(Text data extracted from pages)
== Segment start ==
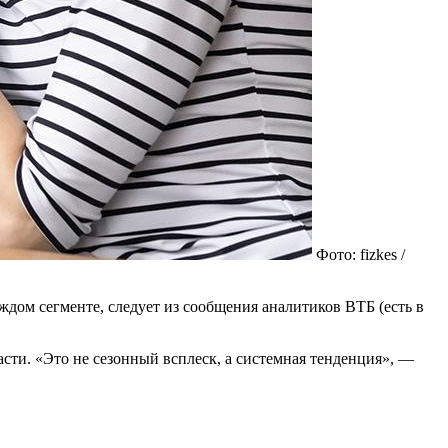
Фото: fizkes /
ждом сегменте, следует из сообщения аналитиков ВТБ (есть в
сти. «Это не сезонный всплеск, а системная тенденция», —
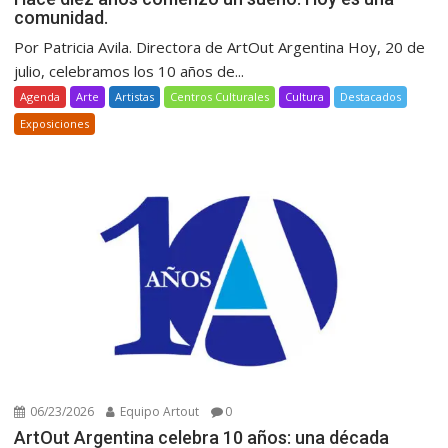
comunidad.
Por Patricia Avila. Directora de ArtOut Argentina Hoy, 20 de
julio, celebramos los 10 años de...
Agenda
Arte
Artistas
Centros Culturales
Cultura
Destacados
Exposiciones
06/23/2026
Equipo Artout
0
ArtOut Argentina celebra 10 años: una década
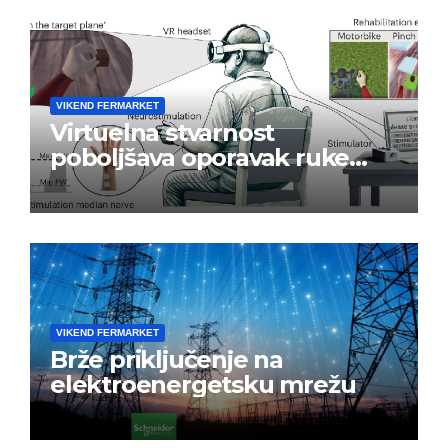
VIKEND FERMARKET
Virtuelna stvarnost
poboljšava oporavak ruke
nakon moždanog udara
VIKEND FERMARKET
Brže priključenje na
elektroenergetsku mrežu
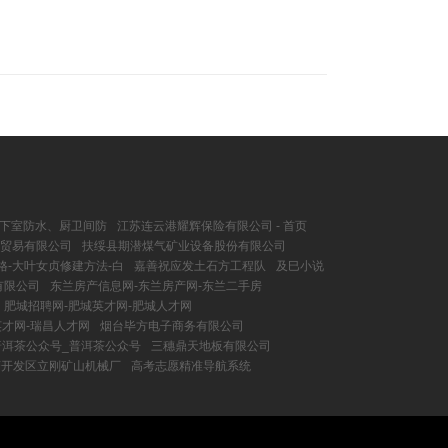
地下室防水、厨卫间防
江苏连云港耀辉保险有限公司 - 首页
贸易有限公司
扶绥县期潜煤气矿业设备股份有限公司
格-大叶女贞修建方法-白
嘉善祝应发土石方工程队
及巳小说
有限公司
东兰房产信息网-东兰房产网-东兰二手房
肥城招聘网-肥城英才网-肥城人才网
英才网-瑞昌人才网
烟台毕方电子商务有限公司
普洱茶公众号_普洱茶公众号
三穗鼎天地板有限公司
济开发区立刚矿山机械厂
高考志愿精准导航系统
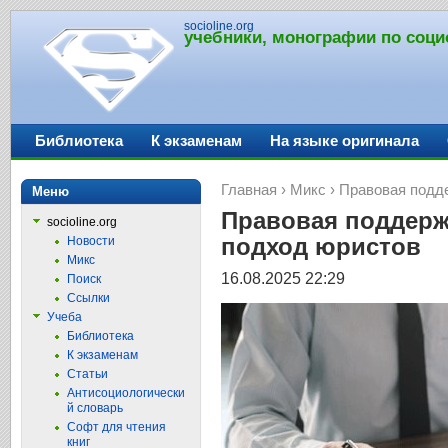
socioline.org
учебники, монографии по соци
Библиотека
К экзаменам
На языке оригинала
Главная
›
Микс
› Правовая подд
Меню
Правовая поддерж
socioline.org
подход юристов
Новости
Микс
16.08.2025 22:29
Поиск
Ссылки
Учеба
Библиотека
К экзаменам
Статьи
Антисоциологически
й словарь
Софт для чтения
книг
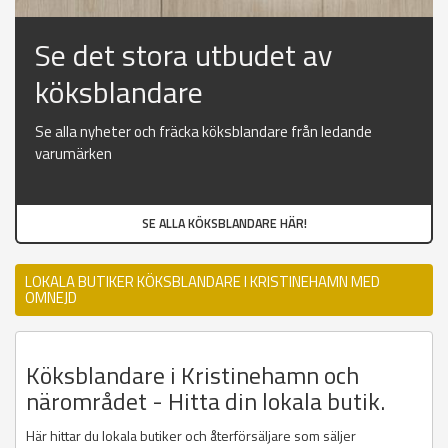
Se det stora utbudet av
köksblandare
Se alla nyheter och fräcka köksblandare från ledande
varumärken
SE ALLA KÖKSBLANDARE HÄR!
LOKALA BUTIKER KÖKSBLANDARE I KRISTINEHAMN MED
OMNEJD
Köksblandare i Kristinehamn och
närområdet - Hitta din lokala butik.
Här hittar du lokala butiker och återförsäljare som säljer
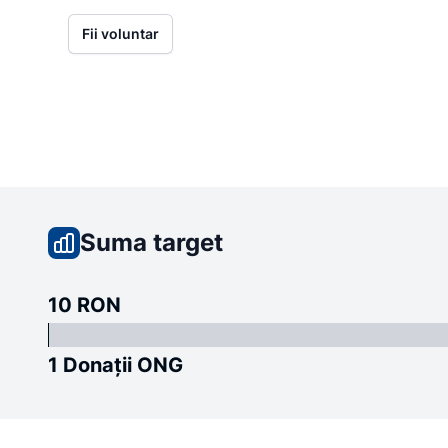
Fii voluntar
Suma target
10 RON
1 Donații ONG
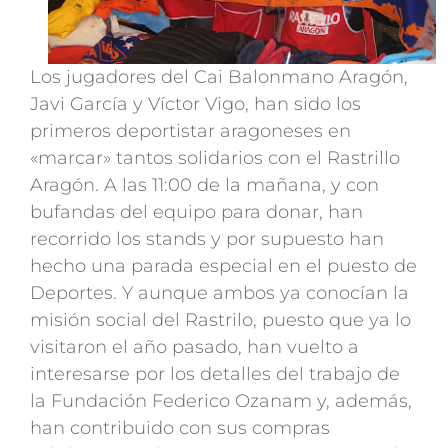
Los jugadores del Cai Balonmano Aragón,
Javi García y Víctor Vigo, han sido los
primeros deportistar aragoneses en
«marcar» tantos solidarios con el Rastrillo
Aragón. A las 11:00 de la mañana, y con
bufandas del equipo para donar, han
recorrido los stands y por supuesto han
hecho una parada especial en el puesto de
Deportes. Y aunque ambos ya conocían la
misión social del Rastrilo, puesto que ya lo
visitaron el año pasado, han vuelto a
interesarse por los detalles del trabajo de
la Fundación Federico Ozanam y, además,
han contribuido con sus compras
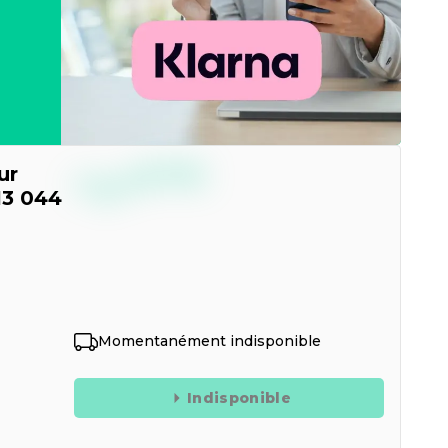
--,--
ur
€
TTC
13 044
Momentanément indisponible
Indisponible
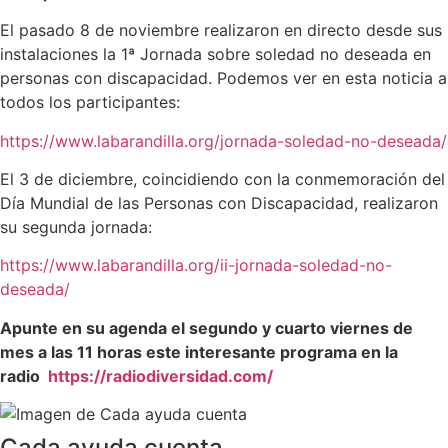
El pasado 8 de noviembre realizaron en directo desde sus
instalaciones la 1ª Jornada sobre soledad no deseada en
personas con discapacidad. Podemos ver en esta noticia a
todos los participantes:
https://www.labarandilla.org/jornada-soledad-no-deseada/
El 3 de diciembre, coincidiendo con la conmemoración del
Día Mundial de las Personas con Discapacidad, realizaron
su segunda jornada:
https://www.labarandilla.org/ii-jornada-soledad-no-
deseada/
Apunte en su agenda el segundo y cuarto viernes de
mes a las 11 horas este interesante programa en la
radio
https://radiodiversidad.com/
Cada ayuda cuenta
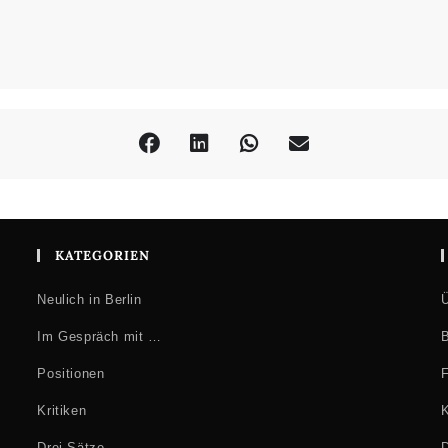
KATEGORIEN
Neulich in Berlin
Ü
Im Gespräch mit …
B
Positionen
F
Kritiken
K
Drei Sätze
D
== Segment end ==
• TASK:
Copy the lines of the material from the one containing "Se det stora utbudet av" through the one containing "Här hittar du", inclusive, without any changes.

• SOLUTION BELOW:
Se det stora utbudet av
köksblandare
Se alla nyheter och fräcka köksblandare från ledande
varumärken
SE ALLA KÖKSBLANDARE HÄR!
LOKALA BUTIKER KÖKSBLANDARE I KRISTINEHAMN MED
OMNEJD
Köksblandare i Kristinehamn och
närområdet - Hitta din lokala butik.
Här hittar du lokala butiker och återförsäljare som säljer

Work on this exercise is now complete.